McLaren driver Jenson Button reckons he gained more from watching the Bahrain Grand Prix on television that he would have done racing in it.
The British driver had a torrid weekend in Bahrain, failing to set a time in qualifying and then proving unable to take part of the race.
Button watched in the McLaren hospitality building, and also entertained fans by tweeting his thoughts during the race.
"The thing that amazes me when you watch a race like that is how much you [TV commentators and the media] miss of what is going on," said Button.
"Obviously you're fully in it and you're looking at the leaders, but there is a lot going on that doesn't get picked up. It's very difficult to pick up on everything, but when I've got the timing screens I can see what's going on.

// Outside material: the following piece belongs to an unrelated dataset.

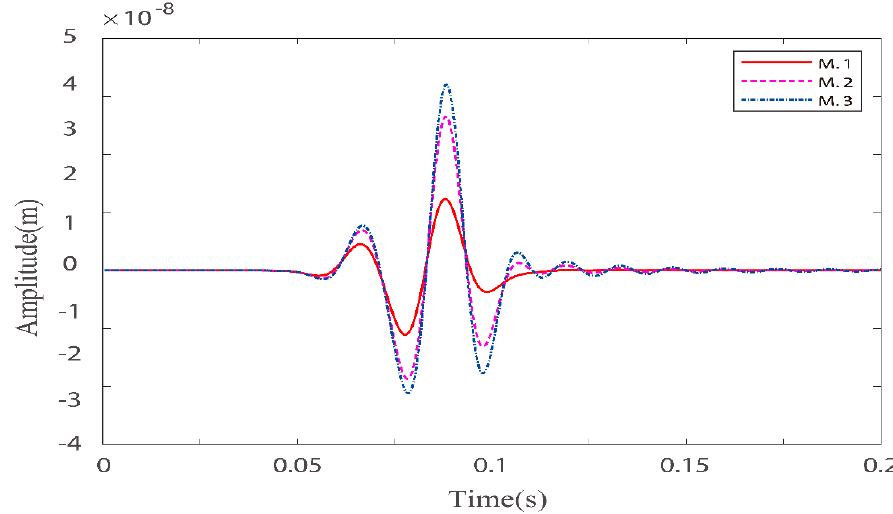
Figure 8. Comparison of liquid–phase x–direction velocity components with three different quality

"You could see Kimi was possibly going to win the race from where he was, and he went one lap long in the pit stop, and if he hadn't he probably would have challenged for the win.
"There are so many things to pick up on. You can really see how certain drivers are doing certain things, which is actually really useful for me in the future, because you see what those certain drivers are going to be doing in the future as well – we do the same thing every race.
"So it was actually a pretty useful day out for me, probably more useful than driving the car that day! Hopefully I've learned a lot for this race."
F1 easier to watch than WEC
Button believes the reason Formula 1 is more popular than a series like the World Endurance Championship is that grand prix racing is easier to follow.
"I think one of the reasons F1 is so big compared to say endurance racing is because it's normally easy to watch," said Button.
"You're sat on your sofa, maybe you had a big night out the night before, or someone's cooked a roast dinner, and you say 'stick F1 on'.
"It has been in the past reasonably easy to understand, the racing is the racing, but when you start complicating it with other things it can get a little bit too much for people.
"So I think it's important to keep the sport simple. I'm not saying the public need the sport to be simple, but I think it's just easier for people to watch the sport when it's more simple, when you see the excitement of fighting and all of that.
"Conserving fuel, conserving tyres, it just takes away a little bit."
Asked how things might be improved, he said: "I don't know - that's not my job, I'm the driver. I do the bit in the car!"